Mit Big Data lassen sich Merkmale des Wohnumfelds objektscharf messen. In der Studie wurden je Objekt (Wohnung) sämtliche Restaurants, Bankautomaten sowie Haltestellen in einem Umkreis von einem Kilometer ermittelt und Größen wie Distanz zu den Haltestellen, Bankautomaten und die mittlere Bewertung der Bars in der Nähe errechnet. Zusammen mit traditionell verwendeten Parametern wie Größe der Wohnung und Ausstattung (Küche ja/nein) ergaben sich insgesamt 89 Faktoren, die die Marktmiete erklären können. Auffallend war, dass unter diesen Faktoren die Lage gar keine Rolle spielte. Deshalb gelangten wir in der Studie zu dem Schluss, dass „Lebensqualität“ statt „Lage, Lage, Lage“ die tatsächliche Situation besser abbildet. Ein solches Ergebnis wurde auch schon von McKinsey für den Wohnungsmarkt in Boston in den U.S.A festgestellt. 

Das Sammeln und Analysieren von Datenmengen ist nur der erste Schritt, die Basis, um aus den großen Datenmengen die für ein Unternehmen relevanten Schlüsse zu ziehen. Konkret ergeben sich aus der Studie Erkenntnisse für Immobilienentwickler und Investoren, z. B. dass mit großen Wohnungen überproportional hohe Mieten erzielt werden können. Bei der Standortwahl sollten zukünftig auch Bewertungen aus Yelp, Tripadvisor und Google berücksichtigt werden. Konkret könnten Entscheider auch eines der drei Modelle in der Studie nutzen und die Merkmale potentieller Standorte einspeisen, um Prognosen für erzielbare Mieten zu erhalten. 

Am effizientesten wäre es jedoch, einen Mitarbeiter in Data Science auszubilden und ein eigenes, passgenaues Modell für das Unternehmen zu entwickeln.

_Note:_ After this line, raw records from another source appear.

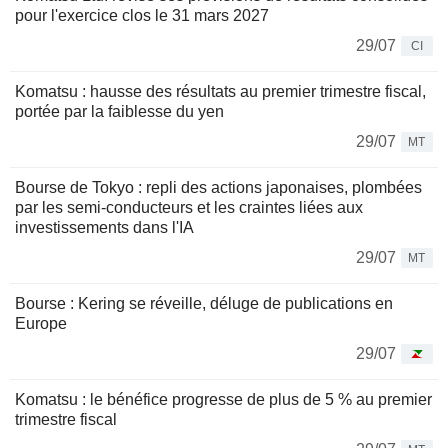
pour l'exercice clos le 31 mars 2027
29/07
CI
Komatsu : hausse des résultats au premier trimestre fiscal,
portée par la faiblesse du yen
29/07
MT
Bourse de Tokyo : repli des actions japonaises, plombées
par les semi-conducteurs et les craintes liées aux
investissements dans l'IA
29/07
MT
Bourse : Kering se réveille, déluge de publications en
Europe
29/07
Komatsu : le bénéfice progresse de plus de 5 % au premier
trimestre fiscal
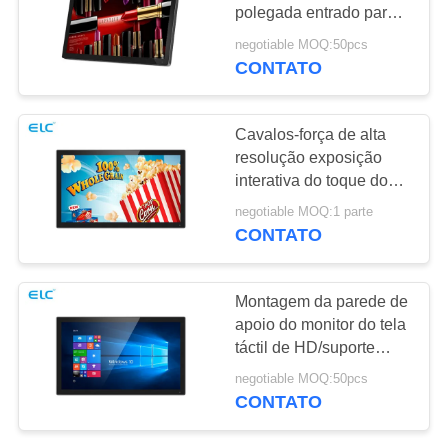
DE
polegada entrado para a
PRIVACIDADE
propaganda interna
negotiable MOQ:50pcs
CONTATO
120
Tablets com Luz de
Cavalos-força de alta
Borda
resolução exposição
interativa do toque do
monitor do tela táctil da
negotiable MOQ:1 parte
multi
CONTATO
35
Montagem da parede de
apoio do monitor do tela
PC tablet médico
táctil de HD/suporte
interativos da tabela
negotiable MOQ:50pcs
CONTATO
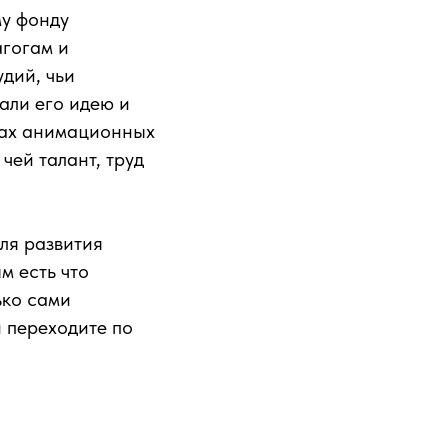
у фонду
агогам и
дий, чьи
али его идею и
тах анимационных
чей талант, труд
ля развития
м есть что
ько сами
й переходите по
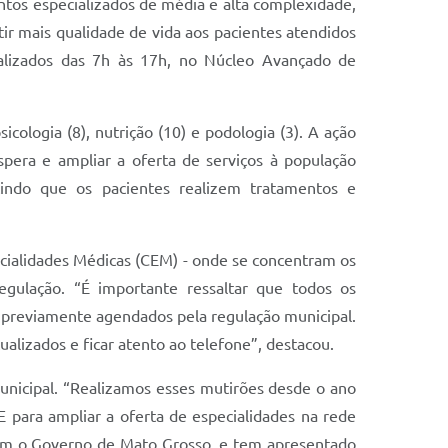
ntos especializados de média e alta complexidade,
ir mais qualidade de vida aos pacientes atendidos
alizados das 7h às 17h, no Núcleo Avançado de
icologia (8), nutrição (10) e podologia (3). A ação
espera e ampliar a oferta de serviços à população
indo que os pacientes realizem tratamentos e
ecialidades Médicas (CEM) - onde se concentram os
gulação. “É importante ressaltar que todos os
 previamente agendados pela regulação municipal.
alizados e ficar atento ao telefone”, destacou.
unicipal. “Realizamos esses mutirões desde o ano
para ampliar a oferta de especialidades na rede
 com o Governo de Mato Grosso, e tem apresentado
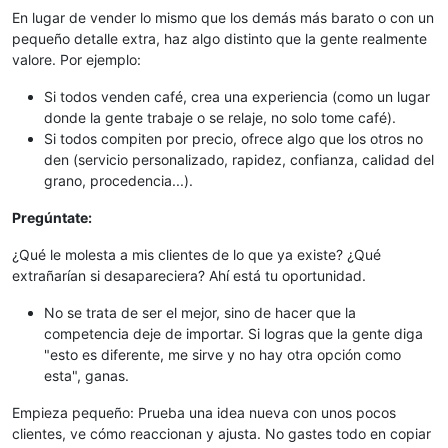
En lugar de vender lo mismo que los demás más barato o con un
pequeño detalle extra, haz algo distinto que la gente realmente
valore. Por ejemplo:
Si todos venden café, crea una experiencia (como un lugar
donde la gente trabaje o se relaje, no solo tome café).
Si todos compiten por precio, ofrece algo que los otros no
den (servicio personalizado, rapidez, confianza, calidad del
grano, procedencia...).
Pregúntate:
¿Qué le molesta a mis clientes de lo que ya existe? ¿Qué
extrañarían si desapareciera? Ahí está tu oportunidad.
No se trata de ser el mejor, sino de hacer que la
competencia deje de importar. Si logras que la gente diga
"esto es diferente, me sirve y no hay otra opción como
esta", ganas.
Empieza pequeño: Prueba una idea nueva con unos pocos
clientes, ve cómo reaccionan y ajusta. No gastes todo en copiar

Neben die firmenbezogene Strategie tritt der Aspekt der Modellpflege. Daten sind dynamisch und man muss das Modell à jour halten. An der FOM wird solcher Theorie-Praxis Transfer regelmäßig geleistet, indem Studierende ihre Projekt- und Masterarbeiten über Anwendungsfälle ihrer Arbeitgeber schreiben .

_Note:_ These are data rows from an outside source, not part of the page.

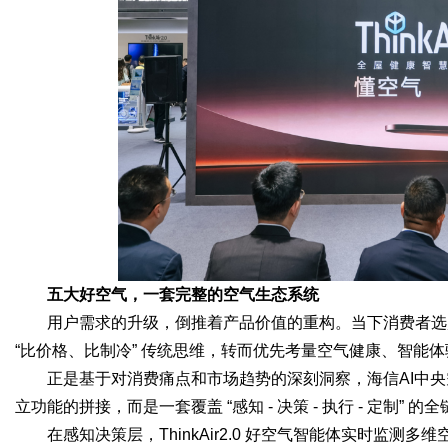
五大好空气，一套完整的空气生态系统
用户需求的升级，倒推着产品价值的重构。当下消费者选
“比价格、比制冷” 传统思维，转而优先考量空气健康、智能
正是基于对消费痛点和市场趋势的深刻洞察，海信AI中央空
立功能的拼接，而是一套覆盖 “感知 - 决策 - 执行 - 定制”
在感知决策层，ThinkAir2.0 好空气智能体实时监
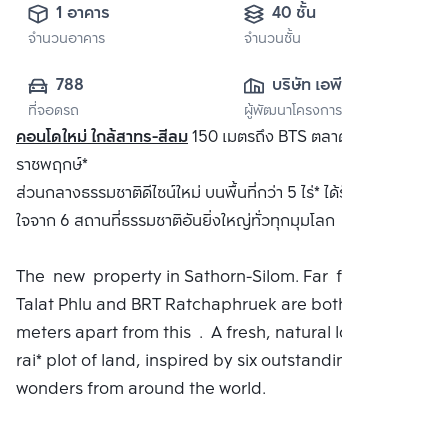
1 อาคาร
40 ชั้น
จำนวนอาคาร
จำนวนชั้น
788
บริษัท เอพี เอ็มอี 8 
ที่จอดรถ
ผู้พัฒนาโครงการ
จำกัด
คอนโดใหม่ ใกล้สาทร-สีลม
150 เมตรถึง BTS ตลาดพลูและ BRT
ราชพฤกษ์*
ส่วนกลางธรรมชาติดีไซน์ใหม่ บนพื้นที่กว่า 5 ไร่* ได้รับแรงบันดาล
ใจจาก 6 สถานที่ธรรมชาติอันยิ่งใหญ่ทั่วทุกมุมโลก
The new property in Sathorn-Silom. Far from BTS
Talat Phlu and BRT Ratchaphruek are both 150
meters apart from this . A fresh, natural look On a 5
rai* plot of land, inspired by six outstanding natural
wonders from around the world.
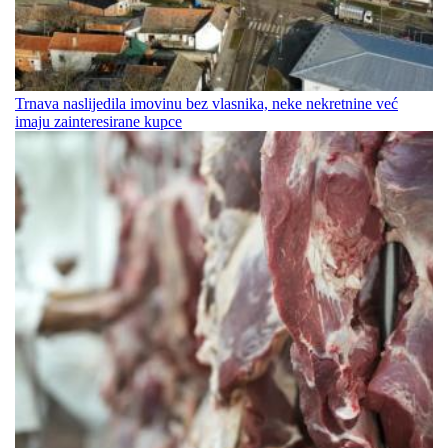
Trnava naslijedila imovinu bez vlasnika, neke nekretnine već
imaju zainteresirane kupce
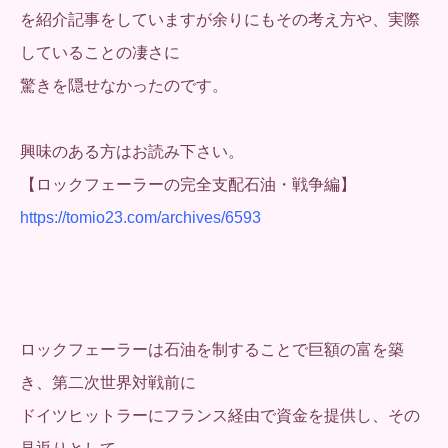
を紹介記事をしていますが余りにもその考え方や、実際
していることの凄さに
驚きを隠せなかったのです。
興味のある方はお読み下さい。
【ロックフェーラーの完全支配石油・戦争編】
https://tomio23.com/archives/6593
ロックフェーラーは石油を制することで巨額の富を築
き、第二次世界対戦前に
ドイツヒットラーにフランス経由で資金を提供し、その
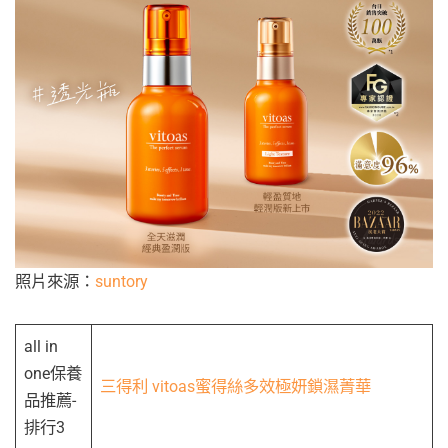
照片來源：
suntory
all in
one保養
三得利 vitoas蜜得絲多效極妍鎖濕菁華
品推薦-
排行3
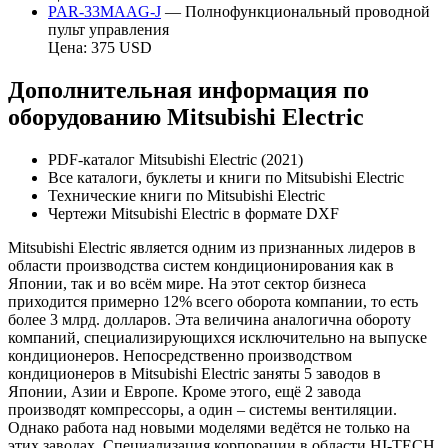
PAR-33MAAG-J
— Полнофункциональный проводной
пульт управления
Цена: 375 USD
Дополнительная информация по
оборудованию Mitsubishi Electric
PDF-каталог Mitsubishi Electric (2021)
Все каталоги, буклеты и книги по Mitsubishi Electric
Технические книги по Mitsubishi Electric
Чертежи Mitsubishi Electric в формате DXF
Mitsubishi Electric является одним из признанных лидеров в
области производства систем кондиционирования как в
Японии, так и во всём мире. На этот сектор бизнеса
приходится примерно 12% всего оборота компании, то есть
более 3 млрд. долларов. Эта величина аналогична обороту
компаний, специализирующихся исключительно на выпуске
кондиционеров. Непосредственно производством
кондиционеров в Mitsubishi Electric заняты 5 заводов в
Японии, Азии и Европе. Кроме этого, ещё 2 завода
производят компрессоры, а один – системы вентиляции.
Однако работа над новыми моделями ведётся не только на
этих заводах. Специализация корпорации в области HI-TECH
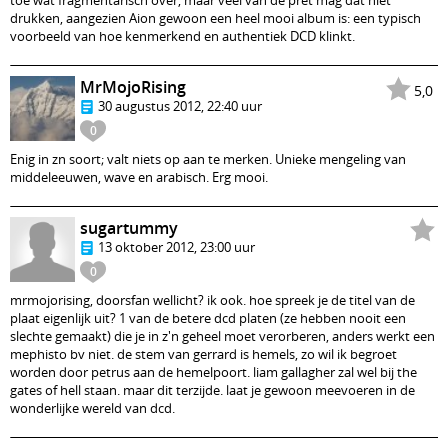
toe wat fragmentarisch over, maar veel van de pret mag dat niet
drukken, aangezien Aion gewoon een heel mooi album is: een typisch
voorbeeld van hoe kenmerkend en authentiek DCD klinkt.
MrMojoRising
5,0
30 augustus 2012, 22:40 uur
0
Enig in zn soort; valt niets op aan te merken. Unieke mengeling van
middeleeuwen, wave en arabisch. Erg mooi.
sugartummy
13 oktober 2012, 23:00 uur
0
mrmojorising, doorsfan wellicht? ik ook. hoe spreek je de titel van de
plaat eigenlijk uit? 1 van de betere dcd platen (ze hebben nooit een
slechte gemaakt) die je in z'n geheel moet verorberen, anders werkt een
mephisto bv niet. de stem van gerrard is hemels, zo wil ik begroet
worden door petrus aan de hemelpoort. liam gallagher zal wel bij the
gates of hell staan. maar dit terzijde. laat je gewoon meevoeren in de
wonderlijke wereld van dcd.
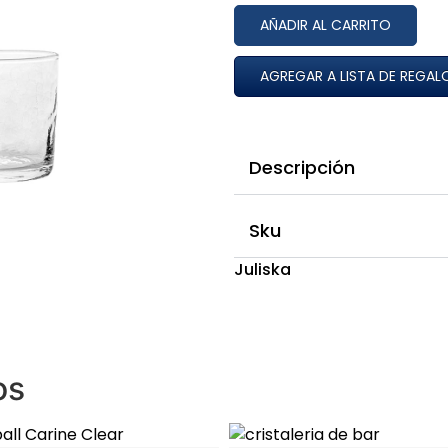
AÑADIR AL CARRITO
AGREGAR A LISTA DE REGAL
Descripción
Sku
Juliska
os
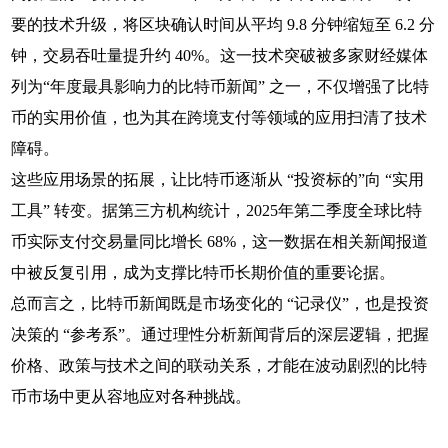
要的技术升级，将区块确认时间从平均 9.8 分钟缩短至 6.2 分
钟，交易吞吐量提升约 40%。这一技术突破被多家财经媒体
列为“年度最具影响力的比特币新闻” 之一，不仅增强了比特
币的实用价值，也为其在跨境支付等领域的应用扫清了技术
障碍。
这些应用场景的拓展，让比特币逐渐从 “投资标的”向 “实用
工具” 转变。据第三方机构统计，2025年第二季度全球比特
币实际支付交易量同比增长 68%，这一数据在相关新闻报道
中被反复引用，成为支撑比特币长期价值的重要论据。
总而言之，比特币新闻既是市场变化的 “记录仪”，也是投资
决策的 “参考系”。通过理性分析新闻背后的深层逻辑，把握
价格、政策与技术之间的联动关系，才能在波动剧烈的比特
币市场中更从容地应对各种挑战。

Die Vorhersage solcher Bewertungen wird mit den Begriffen „Opinion Mining“ oder „Sentiment Analysis“ bezeichnet. Dabei werden bewertungsrelevanten unstrukturierten Texten, wie sie etwa in sozialen Medien auftauchen, maschinell die darin durchscheinenden Emotionen zugeordnet. Dies wiederum erlaubt die Vorhersage zukünftiger Bewertungen. Die genannte Zuordnung kann etwa unter Zuhilfenahme des NRC Emotion Lexicon geschehen. Dies ist eine Liste von Wörtern und ihren Assoziationen zusammen mit acht Grundgefühlen wie Freude, Überraschung usw. Aus diesen Zuordnungen lassen sich Metriken berechnen, wie etwa die Dominanz positiver oder negativer Gefühle. Aber auch das simple Auftauchen eines Gefühls wie Zorn kann schon ein wichtiger Faktor sein. Was am Ende Prognosekraft hat, entscheidet sich während des Modellbaus.